Most of these special committees are needed. Ford maintains, because the problems they tackle simply do not fall within the sphere of any of the 37 standing committees.

"It can get to be a headache," Ford says. "There are times I'm almost nostalgic for a simpler time when it was clear who had the power (to take up new issues and problems)."

The reason for the rising number of special committees lately is a "matter of history" to Ford. Traditional committees, he says, have not been able to cope with the increasing number of problems and proposals in recent years that cross or are outside existing administrative spheres of authority.

Special committees serve other purposes too. They are the best way to get problems and issues "out in the open," according to Ford, away from the bowels of University Hall. He says the increased willingness (and demand, it might be added) of students to be heard on such issues has had something to do with it. A special committee is free to take testimony from both students and other interested faculty members while studying its particular problem. Many of the special committees of the past year used that freedom.

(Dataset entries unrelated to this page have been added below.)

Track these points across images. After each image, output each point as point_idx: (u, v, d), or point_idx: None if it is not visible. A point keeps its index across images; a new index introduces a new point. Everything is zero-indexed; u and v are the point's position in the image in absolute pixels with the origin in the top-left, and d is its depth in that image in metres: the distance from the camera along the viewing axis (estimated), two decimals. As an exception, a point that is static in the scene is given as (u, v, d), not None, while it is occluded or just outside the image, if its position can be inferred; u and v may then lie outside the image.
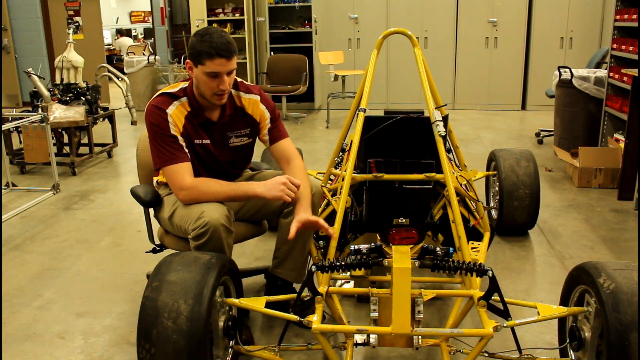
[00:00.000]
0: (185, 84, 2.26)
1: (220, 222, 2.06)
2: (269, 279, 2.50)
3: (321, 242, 2.56)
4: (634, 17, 4.48)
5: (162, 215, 2.36)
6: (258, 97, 2.35)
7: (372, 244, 2.01)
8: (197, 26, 7.92)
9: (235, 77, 2.26)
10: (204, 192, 2.13)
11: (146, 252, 2.65)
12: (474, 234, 2.70)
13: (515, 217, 3.34)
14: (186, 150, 2.20)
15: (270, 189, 2.12)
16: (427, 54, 6.39)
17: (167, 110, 2.19)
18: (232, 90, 2.29)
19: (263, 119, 2.36)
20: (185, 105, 2.22)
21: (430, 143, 2.41)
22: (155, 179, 2.47)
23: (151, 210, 2.48)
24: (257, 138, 2.43)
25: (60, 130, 5.27)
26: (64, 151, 5.40)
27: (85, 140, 5.36)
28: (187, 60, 2.17)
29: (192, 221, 2.09)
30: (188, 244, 2.22)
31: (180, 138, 2.19)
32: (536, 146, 5.85)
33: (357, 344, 1.98)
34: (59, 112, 4.96)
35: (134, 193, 2.41)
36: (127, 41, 13.54)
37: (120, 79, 5.92)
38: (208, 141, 2.28)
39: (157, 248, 2.56)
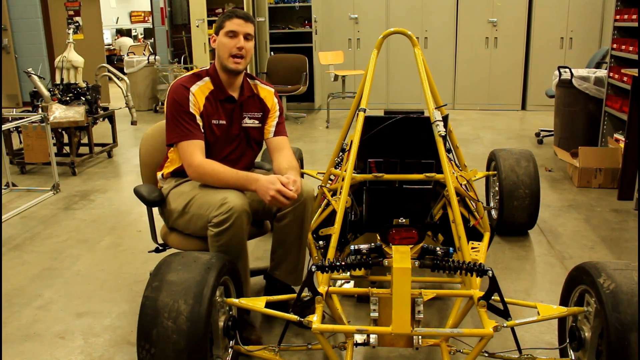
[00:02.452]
0: (206, 67, 2.45)
1: (244, 208, 2.13)
2: (268, 279, 2.50)
3: (321, 242, 2.57)
4: (634, 17, 4.48)
5: (169, 208, 2.37)
6: (272, 90, 2.58)
7: (372, 244, 2.01)
8: (197, 26, 7.92)
9: (252, 74, 2.50)
10: (208, 172, 2.25)
11: (149, 252, 2.65)
12: (474, 234, 2.70)
13: (515, 217, 3.34)
14: (202, 130, 2.33)
15: (264, 192, 2.16)
16: (427, 54, 6.39)
17: (191, 89, 2.33)
18: (249, 80, 2.50)
19: (274, 108, 2.54)
20: (208, 84, 2.38)
21: (430, 143, 2.41)
22: (159, 173, 2.50)
23: (151, 210, 2.47)
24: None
25: (60, 130, 5.27)
26: (64, 151, 5.40)
27: (85, 140, 5.36)
28: (212, 35, 2.40)
29: (214, 208, 2.13)
30: (193, 243, 2.25)
31: (198, 117, 2.32)
32: (536, 146, 5.85)
33: (357, 344, 1.98)
34: (59, 112, 4.96)
35: (137, 192, 2.41)
36: (127, 41, 13.54)
37: (120, 79, 5.92)
38: (224, 122, 2.40)
39: (160, 247, 2.55)
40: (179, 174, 2.42)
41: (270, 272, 2.45)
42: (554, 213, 3.89)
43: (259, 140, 2.54)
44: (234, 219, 2.10)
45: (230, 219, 2.09)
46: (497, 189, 3.43)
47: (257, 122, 2.49)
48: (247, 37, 2.34)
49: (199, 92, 2.35)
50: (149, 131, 2.64)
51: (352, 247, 1.99)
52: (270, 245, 2.44)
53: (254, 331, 2.28)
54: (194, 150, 2.27)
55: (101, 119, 5.56)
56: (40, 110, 5.08)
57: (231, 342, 2.05)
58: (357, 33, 8.16)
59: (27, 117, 4.57)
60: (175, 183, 2.40)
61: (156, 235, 2.55)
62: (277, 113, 2.54)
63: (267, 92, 2.54)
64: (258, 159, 2.70)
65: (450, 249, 1.95)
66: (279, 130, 2.54)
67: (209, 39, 2.43)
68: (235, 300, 1.98)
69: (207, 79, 2.39)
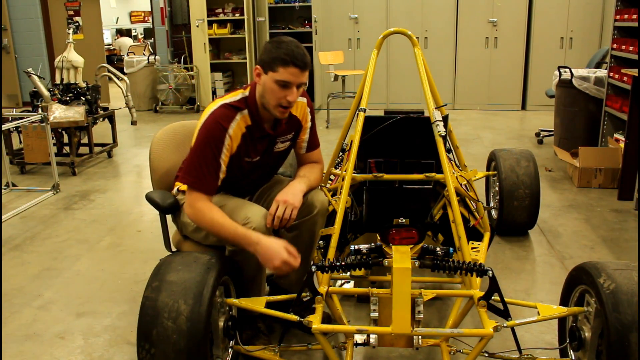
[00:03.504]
0: (245, 93, 2.14)
1: (266, 229, 2.04)
2: (272, 286, 2.46)
3: (321, 242, 2.56)
4: (634, 17, 4.47)
5: (185, 220, 2.23)
6: (305, 100, 2.32)
7: (372, 244, 2.01)
8: (197, 26, 7.93)
9: None
10: (206, 221, 2.03)
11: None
12: (474, 234, 2.70)
13: (515, 217, 3.33)
14: (219, 183, 2.10)
15: (267, 260, 1.95)
16: (427, 54, 6.39)
17: (229, 129, 2.07)
18: None
19: (306, 120, 2.33)
20: (246, 118, 2.12)
21: (430, 143, 2.41)
22: (177, 186, 2.33)
23: (165, 217, 2.36)
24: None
25: (60, 130, 5.27)
26: (64, 151, 5.40)
27: (85, 140, 5.36)
28: (256, 67, 2.08)
29: None
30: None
31: (223, 168, 2.09)
32: (536, 146, 5.85)
33: (357, 344, 1.98)
34: (59, 112, 4.96)
35: (150, 199, 2.30)
36: (127, 41, 13.55)
37: (120, 79, 5.92)
38: (257, 158, 2.21)
39: None
40: None
41: (276, 279, 2.41)
42: (554, 213, 3.89)
43: (288, 153, 2.39)
44: None
45: None
46: (497, 189, 3.42)
47: (288, 143, 2.31)
48: (299, 86, 2.06)
49: (237, 130, 2.09)
50: (159, 135, 2.49)
51: (352, 247, 2.00)
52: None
53: (265, 338, 2.23)
54: (199, 197, 2.05)
55: (101, 119, 5.56)
56: (40, 110, 5.08)
57: (231, 342, 2.05)
58: (357, 33, 8.16)
59: (27, 117, 4.57)
60: None
61: (170, 242, 2.43)
62: (309, 124, 2.33)
63: (301, 107, 2.28)
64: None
65: (450, 249, 1.95)
66: (312, 144, 2.36)
67: (253, 70, 2.10)
68: (235, 300, 1.98)
69: (245, 111, 2.11)
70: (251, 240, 1.96)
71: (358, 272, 2.30)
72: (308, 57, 2.06)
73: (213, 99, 8.18)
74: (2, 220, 3.86)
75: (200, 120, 2.11)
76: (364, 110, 2.47)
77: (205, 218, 2.03)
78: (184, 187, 2.29)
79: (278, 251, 1.94)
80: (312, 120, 2.36)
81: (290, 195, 2.10)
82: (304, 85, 2.08)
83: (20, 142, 4.96)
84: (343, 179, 2.43)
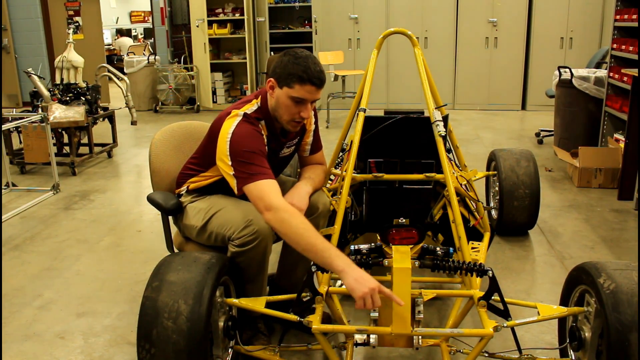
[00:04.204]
0: (257, 103, 2.12)
1: (271, 232, 2.03)
2: (272, 286, 2.46)
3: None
4: (634, 17, 4.48)
5: (188, 223, 2.23)
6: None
7: (372, 244, 2.01)
8: (197, 26, 7.92)
9: None
10: (292, 223, 1.85)
11: None
12: (474, 234, 2.70)
13: (515, 217, 3.33)
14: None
15: (355, 287, 1.72)
16: (427, 54, 6.39)
17: (262, 133, 2.08)
18: None
19: (310, 123, 2.33)
20: (264, 128, 2.12)
21: (430, 143, 2.41)
22: (187, 185, 2.30)
23: (167, 218, 2.35)
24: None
25: (60, 130, 5.27)
26: (64, 151, 5.40)
27: (85, 140, 5.36)
28: (269, 79, 2.05)
29: (237, 229, 2.02)
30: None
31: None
32: (536, 146, 5.85)
33: (357, 344, 1.98)
34: (59, 112, 4.96)
35: (152, 200, 2.27)
36: (127, 41, 13.54)
37: (120, 79, 5.92)
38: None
39: None
40: (205, 190, 2.25)
41: (277, 280, 2.42)
42: (554, 213, 3.89)
43: (292, 157, 2.39)
44: (258, 241, 2.01)
45: (255, 241, 2.01)
46: (497, 189, 3.42)
47: (292, 148, 2.31)
48: (313, 102, 2.07)
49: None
50: (158, 136, 2.46)
51: (352, 247, 2.00)
52: (274, 245, 2.42)
53: (265, 339, 2.23)
54: (272, 189, 1.92)
55: (101, 119, 5.56)
56: (40, 110, 5.08)
57: (231, 342, 2.05)
58: (357, 33, 8.16)
59: (27, 117, 4.57)
60: (191, 199, 2.26)
61: (172, 244, 2.41)
62: (313, 127, 2.34)
63: None
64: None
65: (450, 249, 1.95)
66: (315, 147, 2.37)
67: (266, 80, 2.07)
68: (235, 300, 1.98)
69: (263, 122, 2.11)
70: (345, 259, 1.79)
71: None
72: (324, 73, 2.04)
73: (213, 99, 8.21)
74: (2, 220, 3.86)
75: (225, 135, 2.02)
76: (364, 110, 2.47)
77: (291, 223, 1.85)
78: (194, 185, 2.29)
79: (369, 283, 1.72)
80: (316, 123, 2.37)
81: (297, 198, 2.10)
82: (316, 100, 2.07)
83: (20, 142, 4.96)
84: (343, 179, 2.43)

Some cynics around Harvard have claimed that Ford has used special committees as a means of legitimizing actions he and his personal staff had already agreed upon. Faculty committees have been "mandated", they say, to come in with the already agreed upon recommendations.

Ford denies this--mostly. He can and does quickly cite Paul Doty's special committee on the future of General Education at Harvard, whose report three years ago surprised many people, and led to extended Faculty debate and alterations--unlike the usual Faculty rubber stamp of committee recommendations.

The Committee on Recruitment and Retention of Faculty also "thought up a lot of things I hadn't thought of," Ford says. He thinks its recommendations may not have smooth, quick sailing through the Faculty either. Some senior faculty members, he says, do not like the committee's "implied emphasis on fighting to get junior faculty."